Without limitation to any assumption or other qualification contained herein, we express no opinion as to:
a. The enforceability of the Transaction Documents.
b. The status of title to any real or personal property.
c. The reasonableness of any late charge or liquidated damages.
d. Any permits or approvals that may be required for the operation of the business of PDHC.
e. The following: (i) any federal or state securities, commodities or investment company laws or regulations; (ii) any federal or state labor, pension or other employee benefit laws or regulations; (iii) any federal or state antitrust, trade or unfair competition laws or regulations; (iv) any federal or state laws or regulations pertaining to the environment, occupational safety, health or other similar matters; (v) any federal or state energy laws or regulations; (vi) any laws, ordinances, administrative decisions, rules, regulations or requirements of any county, municipality, subdivision or similar local authority of any jurisdiction or any agency or instrumentality thereof; (vii) any federal or state tax laws or regulations or other tax matters, including, without limitation, franchise, income, sales, use or transfer taxes; (viii) any accounting matters; (ix) any federal or state laws or regulations pertaining to the regulation of utilities or telecommunication companies; (x) any federal or state laws or regulations relating to copyrights, patents, trademarks or other intellectual property; (xi) the financial condition or solvency of, or any financial or other information provided by PDHC; (xii) federal and state building, landmark, archaeological or historical preservation, mobile home, land use, zoning, subdivision, environmental, or hazardous materials laws or regulations; or (xiii) the federal laws of Canada or the laws of the Province of Alberta.

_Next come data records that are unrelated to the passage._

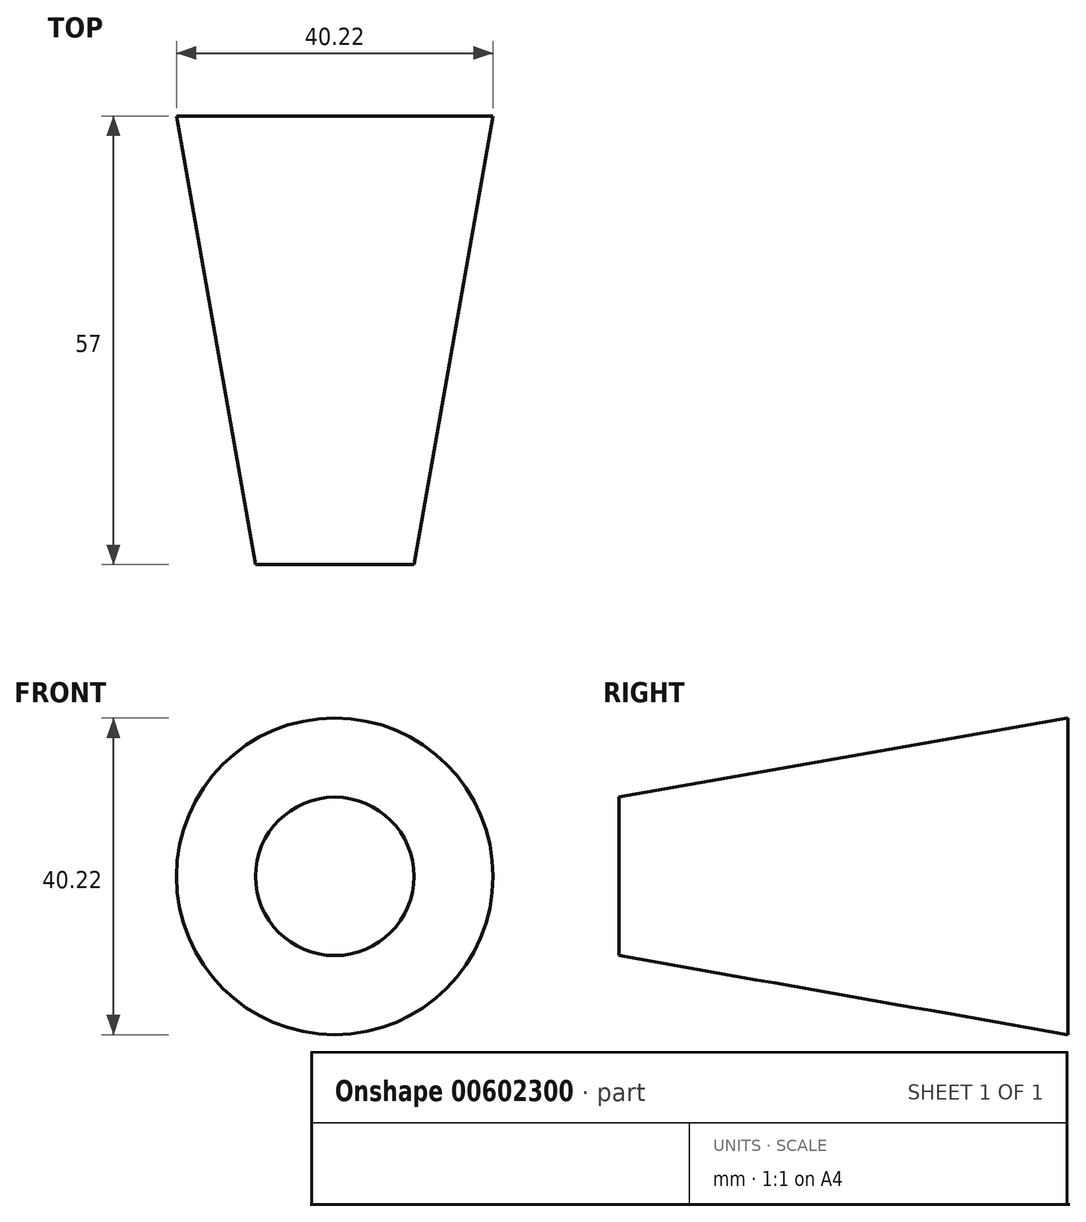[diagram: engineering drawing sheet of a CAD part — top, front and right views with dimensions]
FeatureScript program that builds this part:
annotation { "Feature Type Name" : "Feature", "Feature Type Description" : "" }
export const myFeature = defineFeature(function(context is Context, id is Id, definition is map)
    precondition{}
    {
        {
            var Q0;
            Q0=qCreatedBy(makeId("Front.planeOp"),FACE);
            var sketch = newSketch(context, id + "F0", { "sketchPlane" : qUnion([Q0])});
            skCircle(sketch, "E0", {"center": v(0, 0) * mm, "radius": 20.11 * mm});
            skSolve(sketch);
        }
        {
            var Q0;
            Q0=makeQuery(id+"F0.imprint","IMPRINT",FACE,{"disambiguationData":[TD([[makeQuery(id+"F0.imprint","IMPRINT",EDGE,{"derivedFrom":sQuery(id+"F0.wireOp",EDGE,"E0")}),1.0]])]});
            extrude(context, id + "F1", {"entities" : qUnion([Q0]), "depth" : 57 * mm, "offsetDistance" : 25 * mm, "hasDraft" : true, "draftAngle" : 10 * degree, "draftPullDirection" : true});
        }
    });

f. Except as set forth herein, the ability of PDHC to perform the obligations of or to comply with the requirements imposed on them in the Transaction Documents.
g. Any restrictions on the power and authority of PDHC to act in its capacity as the general partner of Precision Drilling Company L.P., a Texas limited partnership (“PDC Texas”) that may be imposed under the organizational documents of PDC Texas or by the laws of the jurisdiction under which PDC Texas was formed.
We are admitted to practice in the State, and our opinion is limited to matters under or involving the laws of the State. We express no opinion as to matters under or involving the laws of any jurisdiction other than the laws of the State as those laws presently exist.
Precision Drilling Corporation
Attn: General Counsel
May 4, 2011
Page 5
This letter is issued in the State, and by issuing this letter the law firm of Jones Vargas shall not be deemed to be transacting business in any other state. Furthermore, by issuing this letter the law firm of Jones Vargas does not consent to the jurisdiction of any state but the State, and any claim or cause of action arising out of the opinions expressed herein must be brought in the State.
This opinion is furnished by us to you at the request of and as special counsel to PDHC. No client relationship we have exists between our Firm and you in connection with the Indenture or by virtue of this opinion. This opinion is solely for the benefit of the addressee hereto and may not be relied upon or used by, circulated, quoted or referred to, nor may copies hereof be delivered to, any person other than the addressees and PDHC without, in each instance, our prior written approval.
We hereby consent to the filing of this opinion letter as Exhibit 5.4 to the Registration Statement. We further consent to the reliance by Simpson Thacher & Bartlett LLP upon this opinion letter in rendering its opinions to you with respect to the transactions contemplated in the Registration Statement. The opinions expressed in this letter are rendered as of the date hereof, and we express no opinion as to circumstances or events that may occur subsequent to such date.